Ms Truss had previously stated she was committed to the triple lock.
However, there have been indications that ministers could ditch the commitment, with the chancellor searching for ways to repair some of the market turmoil triggered by the mini-budget.
During a Cabinet meeting on October 18, Mr Hunt told colleagues that they must find savings from their departmental budgets.
The prime minister had said as recently as October 2 that state pensions would increase in April through the triple lock.
But after she sacked Kwasi Kwarteng as chancellor, Ms Truss has relented on her pledge.
Why would axing the triple lock be controversial?
Politically, it could inflict further damage, following a string of recent policy U-turns.
It was a Conservative manifesto pledge and its previous suspension had been viewed as a one-off to address the economically distorting impact of the pandemic.
Ditching the promise would affect some of the most vulnerable people in society, many of whom live on fixed incomes, as high inflation wreaks havoc with household budgets.

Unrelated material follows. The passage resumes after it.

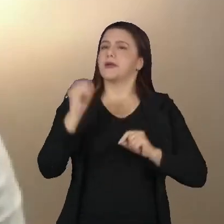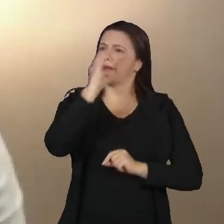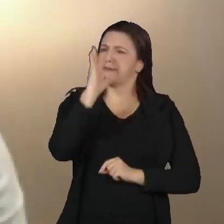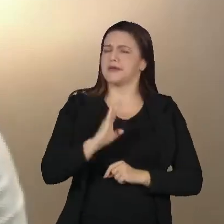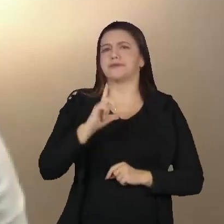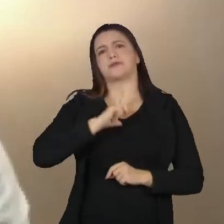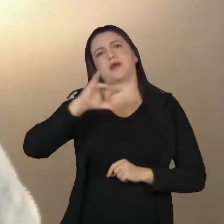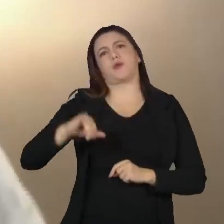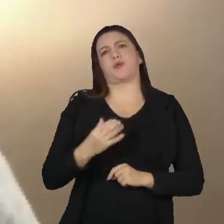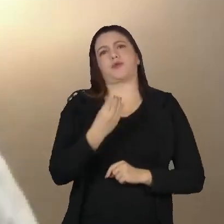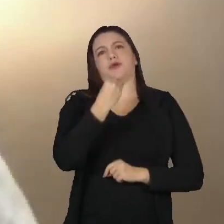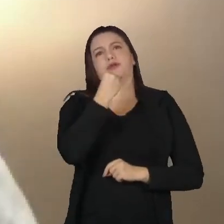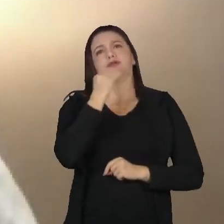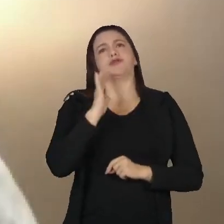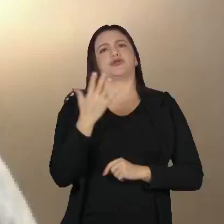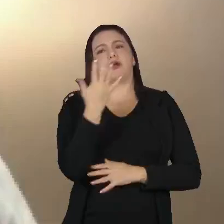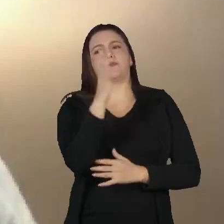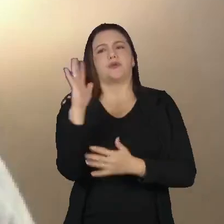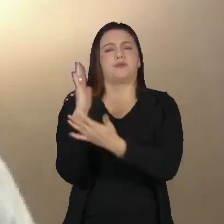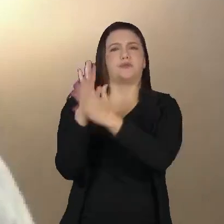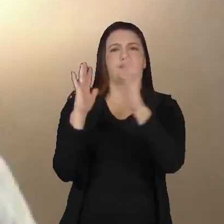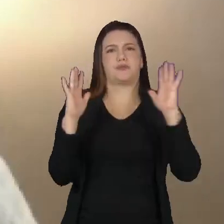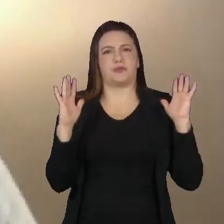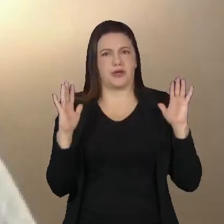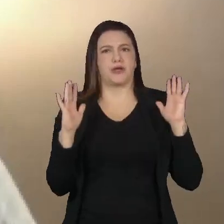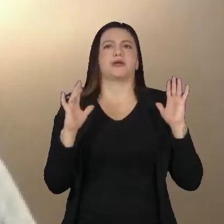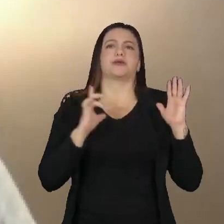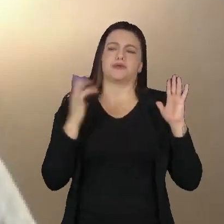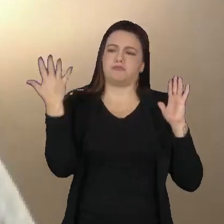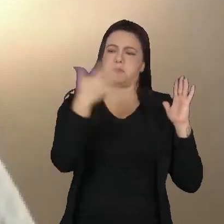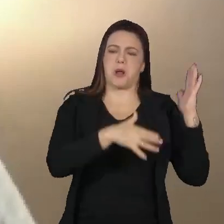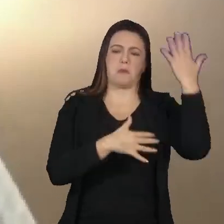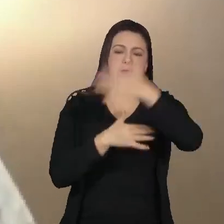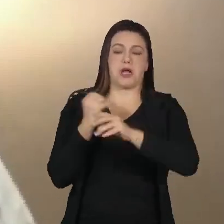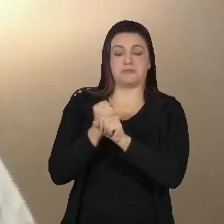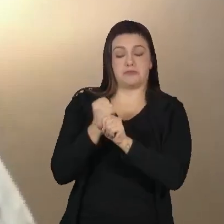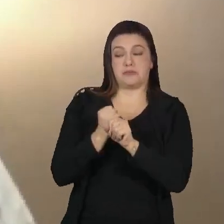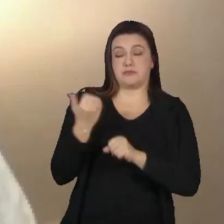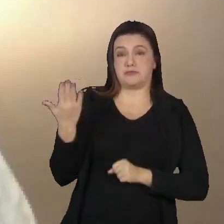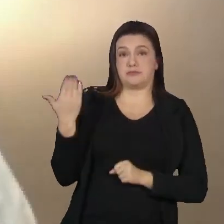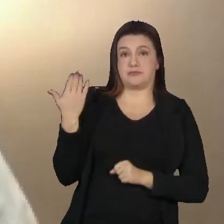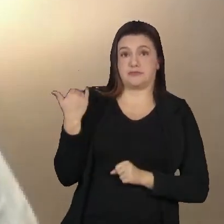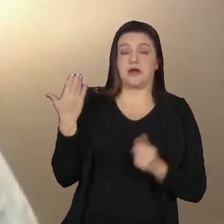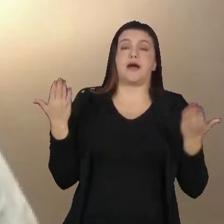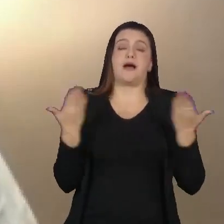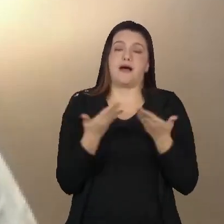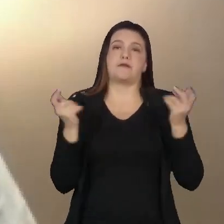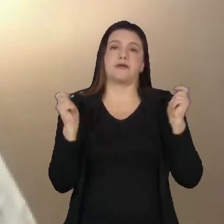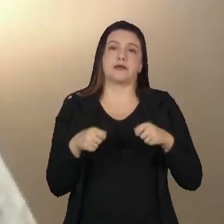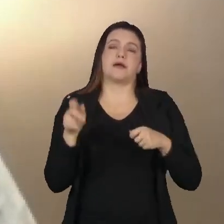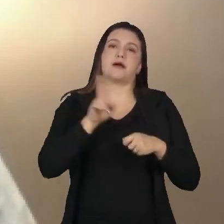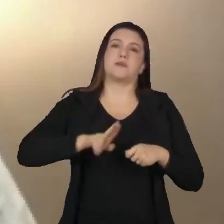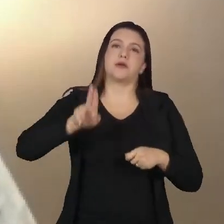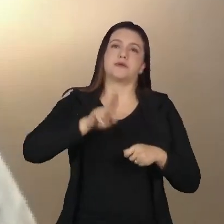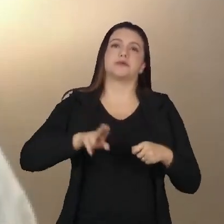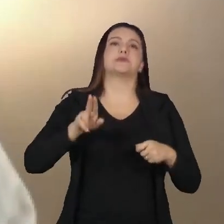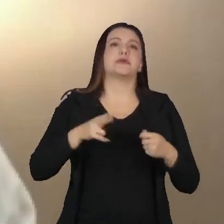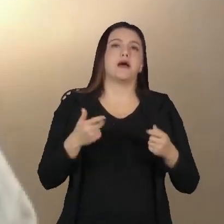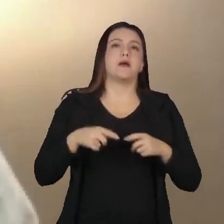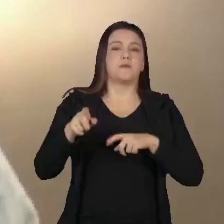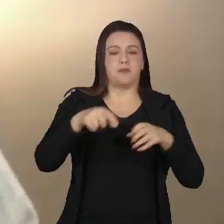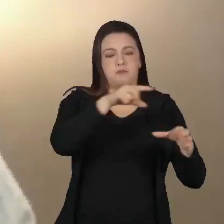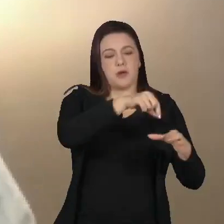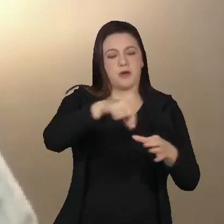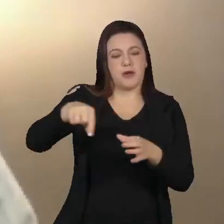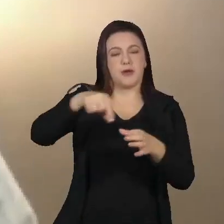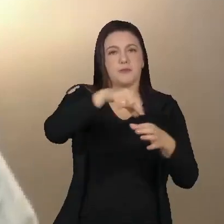bastante área aberta no passado, desmatada há algumas décadas atrás, que pode ser utilizada para a soja de cultura com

However, some may make arguments around “intergenerational fairness”, with many working age people receiving pay rises well below the current rate of inflation.
And a row is simultaneously brewing over whether to raise benefits in line with wages, or with inflation.Campaigners are warning vulnerable families could be plunged into crisis if it is begged to wages.
Child Poverty Action Group (CPAG) based its warning 200,000 children could be pushed into poverty on estimates of earnings rising by around 5% and inflation running at roughly 10%.
What impact would there be in cash terms if pensions rose in line with earnings next April instead of inflation?
If pensions rose by 5.5%, in line with earnings, the weekly new state pension would be £195.35.
But if it rose in line with Consumer Prices Index (CPI) inflation, at 10.1% it would be £8.50 per week higher, at £203.85.
As a result, this would add up to a difference of £442 over the course of a year in pensioners’ pockets.